Evink spent about a week talking with the owner, who always stored the well-made gyrocopter in a hangar. He then went to his wife, Melinda, to get her thoughts.
“She pretty much said, ‘At your age, if you’re going to do it you’d better do it.’ ” Evink said with a laugh. “I never thought it would really happen, but I thought this man is close by and he gave me a fair price.”
And then Evink heeded the advice he now gives other people thinking about piloting a gyrocopter: “Get instruction,” he said, noting that he got together with a pilot in Arkansas to learn the fine points of flying the machine. “You have to unlearn things. It’s a different type of flying.”
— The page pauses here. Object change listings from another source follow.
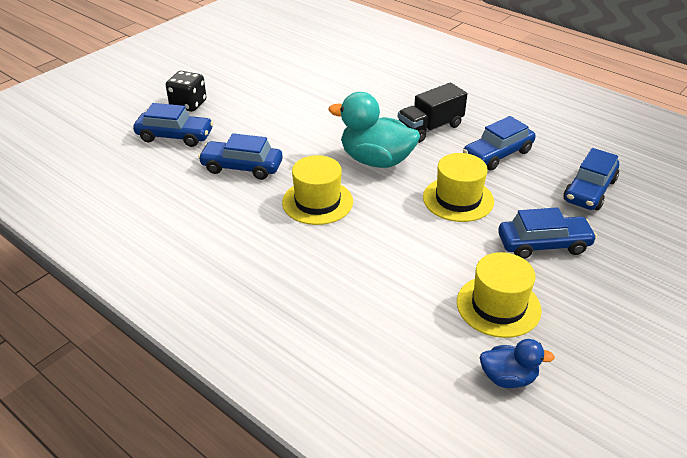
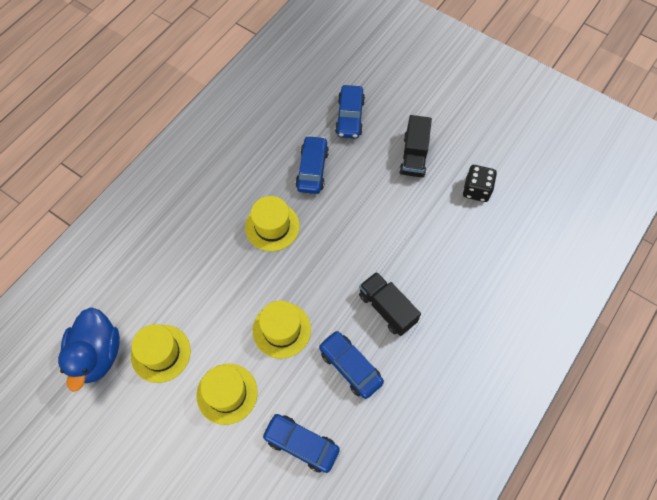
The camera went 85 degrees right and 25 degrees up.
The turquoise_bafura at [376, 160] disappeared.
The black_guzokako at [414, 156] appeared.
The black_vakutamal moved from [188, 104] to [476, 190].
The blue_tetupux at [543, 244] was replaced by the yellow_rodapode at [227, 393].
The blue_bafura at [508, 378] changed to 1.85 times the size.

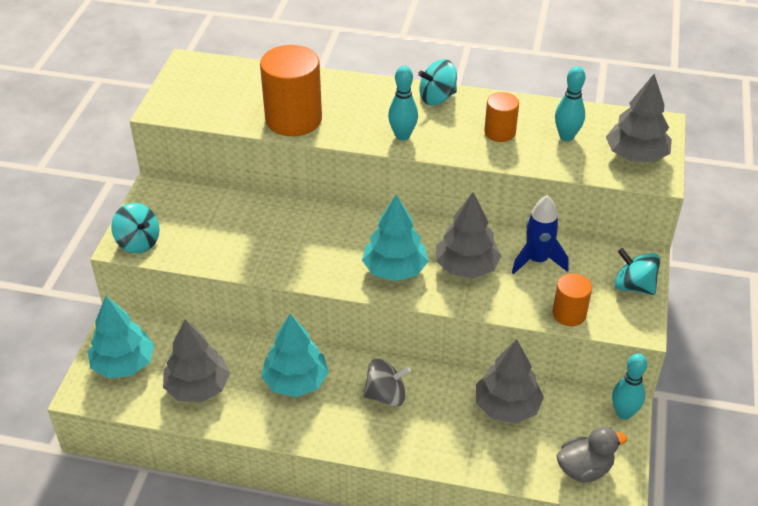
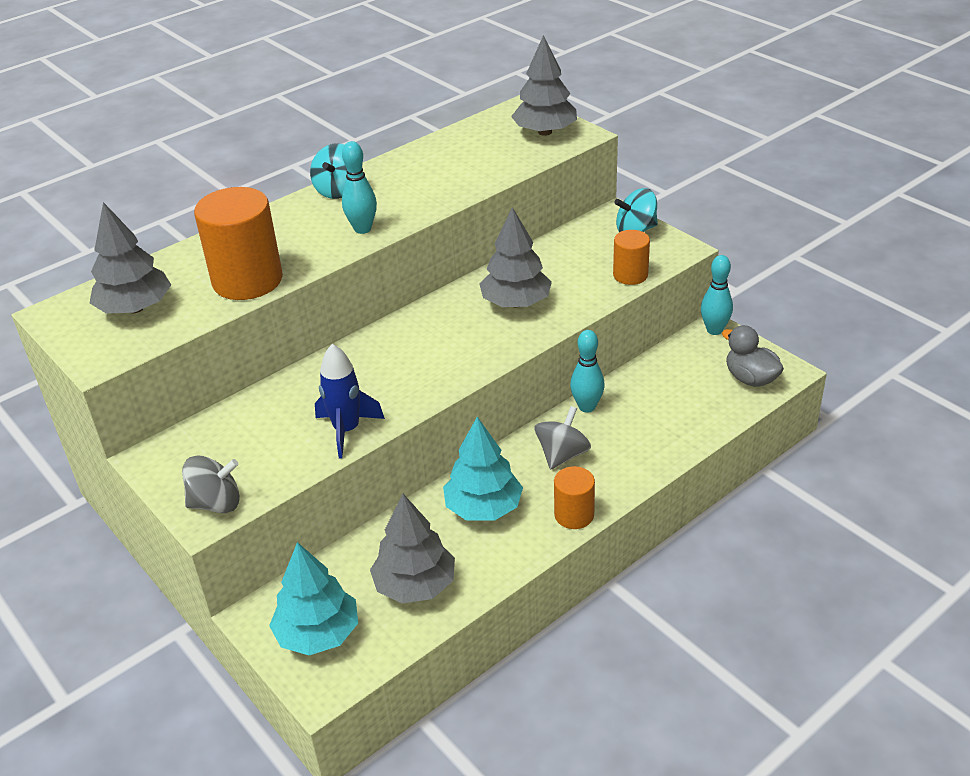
The camera went 50 degrees left and 5 degrees down.
The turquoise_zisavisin at [395, 269] disappeared.
The grey_zisavisin moved from [507, 407] to [135, 308].
The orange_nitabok moved from [499, 132] to [574, 515].
The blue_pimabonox moved from [537, 260] to [347, 430].
The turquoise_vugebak moved from [566, 136] to [587, 407].
The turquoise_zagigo at [138, 242] became the grey_zagigo at [216, 503].
The grey_bafura at [584, 469] turned 60 degrees counterclockwise.

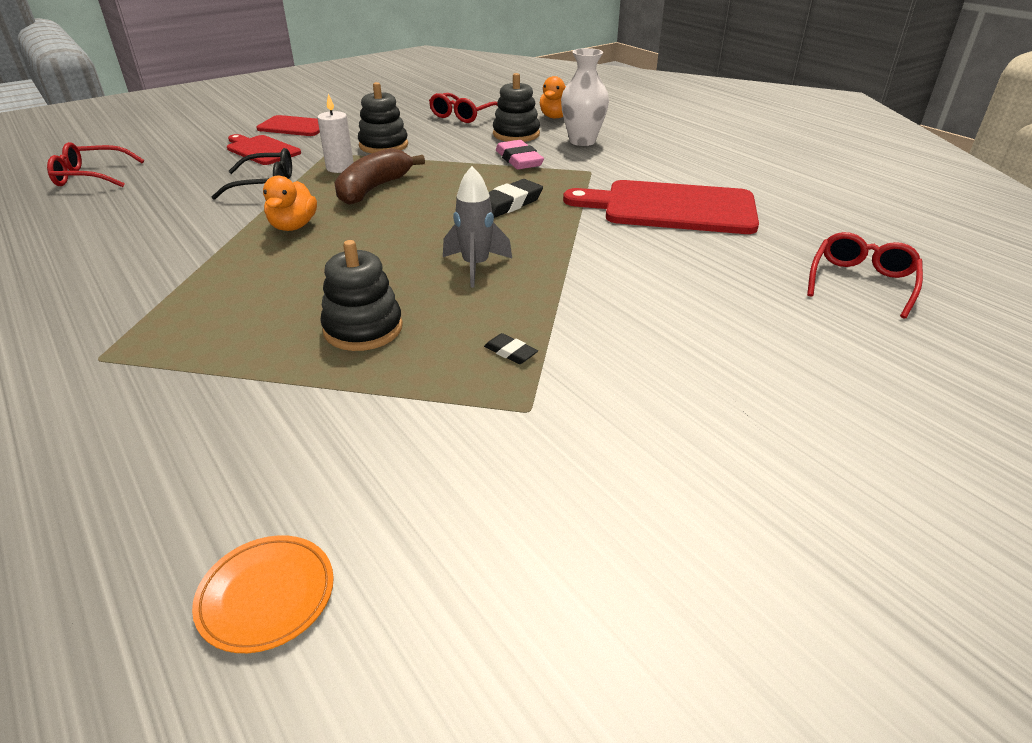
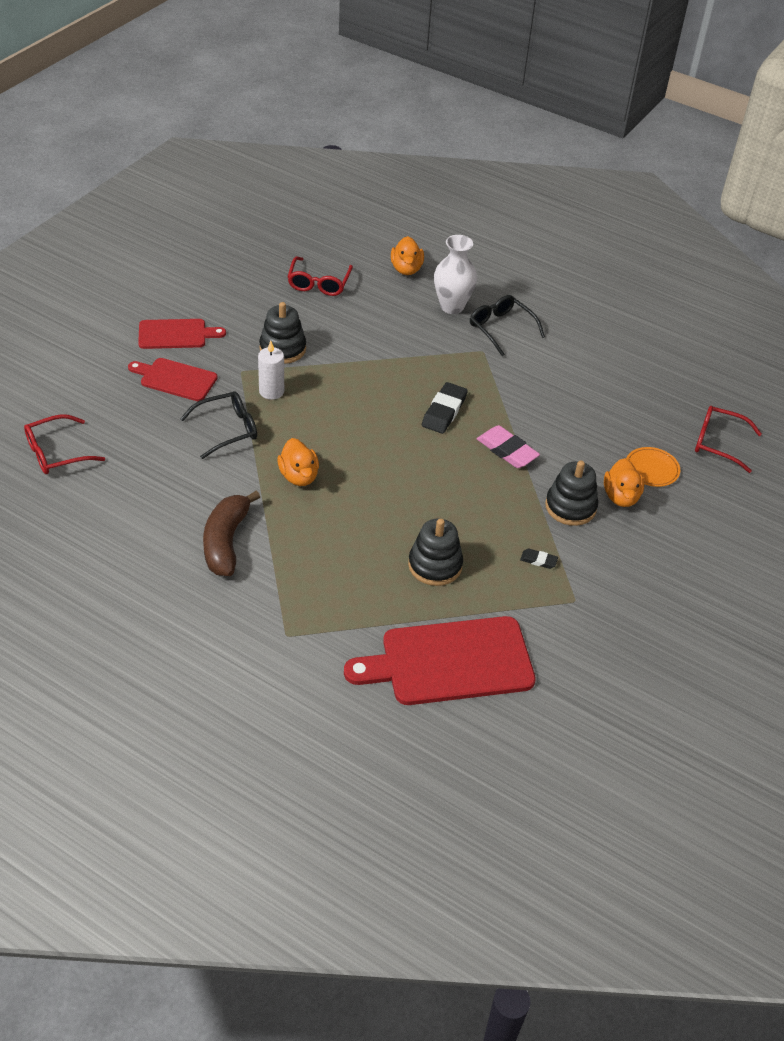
The camera went 25 degrees left and 10 degrees up.
The grey_pimabonox at [475, 266] disappeared.
The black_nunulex at [501, 329] appeared.
The orange_bafura at [621, 496] appeared.
The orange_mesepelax moved from [266, 595] to [651, 469].
The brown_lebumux moved from [373, 189] to [226, 542].
The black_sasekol moved from [516, 134] to [570, 507].
The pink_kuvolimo moved from [519, 160] to [507, 450].
The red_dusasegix moved from [671, 208] to [449, 662].
The red_nunulex at [861, 282] turned 75 degrees counterclockwise.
The photographic aspects of Evink’s hobby were already established. He took aerial photos from fixed-wing aircraft for a couple of years after he earned his pilots license. In 2008, he started his photo business using a 10-megapixel single-lens reflex camera. The gyrocopter can’t hover but can be slowed to speeds that allow Evink to shoot photographs by hand.
“I do enjoy taking photographs,” he said. “It’s a good reason to go up.”
As if, after all these years, Evink needs a reason.